• **REQUIRED WORK**
The following data needs to be repeated exactly, with all images excluded.

[[ SUPPLIED MATERIAL open ]]

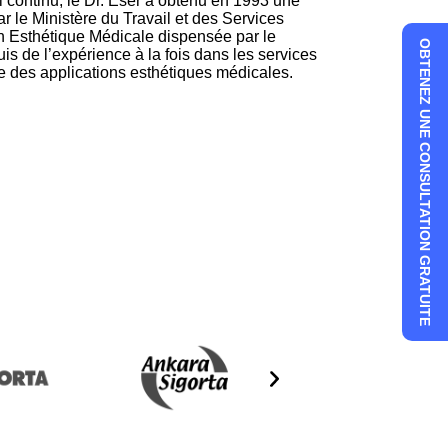
continu, le Dr. Eser a obtenu en 1993 une
ar le Ministère du Travail et des Services
en Esthétique Médicale dispensée par le
OBTENEZ UNE CONSULTATION GRATUITE
uis de l’expérience à la fois dans les services
e des applications esthétiques médicales.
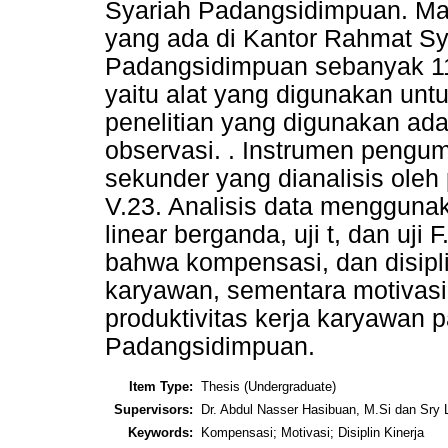
Syariah Padangsidimpuan. Ma
yang ada di Kantor Rahmat S
Padangsidimpuan sebanyak 11
yaitu alat yang digunakan unt
penelitian yang digunakan ada
observasi. . Instrumen peng
sekunder yang dianalisis ole
V.23. Analisis data menggunaka
linear berganda, uji t, dan uji 
bahwa kompensasi, dan disipli
karyawan, sementara motivasi
produktivitas kerja karyawan
Padangsidimpuan.
Item Type:
Thesis (Undergraduate)
Supervisors:
Dr. Abdul Nasser Hasibuan, M.Si dan Sry L
Keywords:
Kompensasi; Motivasi; Disiplin Kinerja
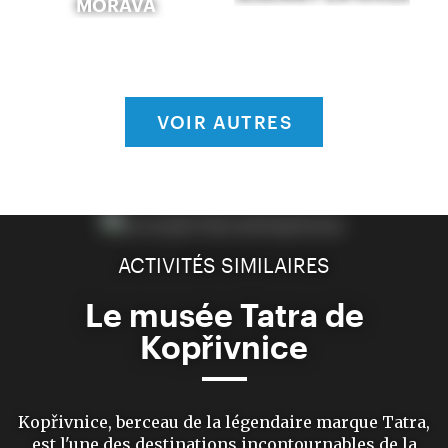
MORAVA
VOIR AUTRES
ACTIVITÉS SIMILAIRES
Le musée Tatra de
Kopřivnice
Kopřivnice, berceau de la légendaire marque Tatra,
est l'une des destinations incontournables de la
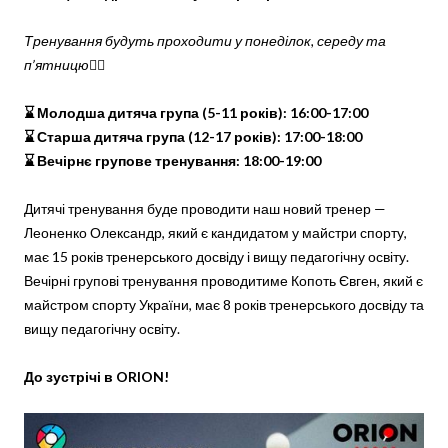
Тренування будуть проходити у понеділок, середу та
п’ятницю
👇🏻
⌛️ Молодша дитяча група (5-11 років): 16:00-17:00
⌛️ Старша дитяча група (12-17 років): 17:00-18:00
⌛️ Вечірнє групове тренування: 18:00-19:00
Дитячі тренування буде проводити наш новий тренер —
Леоненко Олександр, який є кандидатом у майстри спорту,
має 15 років тренерського досвіду і вищу педагогічну освіту.
Вечірні групові тренування проводитиме Копоть Євген, який є
майстром спорту України, має 8 років тренерського досвіду та
вищу педагогічну освіту.
До зустрічі в ORION!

[[ SUPPLIED MATERIAL closed ]]

• **EXERCISE OUTPUT**
continu, le Dr. Eser a obtenu en 1993 une
ar le Ministère du Travail et des Services
en Esthétique Médicale dispensée par le
OBTENEZ UNE CONSULTATION GRATUITE
uis de l’expérience à la fois dans les services
e des applications esthétiques médicales.
Syariah Padangsidimpuan. Ma
yang ada di Kantor Rahmat S
Padangsidimpuan sebanyak 11
yaitu alat yang digunakan unt
penelitian yang digunakan ada
observasi. . Instrumen peng
sekunder yang dianalisis ole
V.23. Analisis data menggunaka
linear berganda, uji t, dan uji 
bahwa kompensasi, dan disipli
karyawan, sementara motivasi
produktivitas kerja karyawan
Padangsidimpuan.
Item Type:
Thesis (Undergraduate)
Supervisors:
Dr. Abdul Nasser Hasibuan, M.Si dan Sry L
Keywords:
Kompensasi; Motivasi; Disiplin Kinerja
MORAVA
VOIR AUTRES
ACTIVITÉS SIMILAIRES
Le musée Tatra de
Kopřivnice
Kopřivnice, berceau de la légendaire marque Tatra,
est l'une des destinations incontournables de la
Тренування будуть проходити у понеділок, середу та
п’ятницю
👇🏻
⌛️ Молодша дитяча група (5-11 років): 16:00-17:00
⌛️ Старша дитяча група (12-17 років): 17:00-18:00
⌛️ Вечірнє групове тренування: 18:00-19:00
Дитячі тренування буде проводити наш новий тренер —
Леоненко Олександр, який є кандидатом у майстри спорту,
має 15 років тренерського досвіду і вищу педагогічну освіту.
Вечірні групові тренування проводитиме Копоть Євген, який є
майстром спорту України, має 8 років тренерського досвіду та
вищу педагогічну освіту.
До зустрічі в ORION!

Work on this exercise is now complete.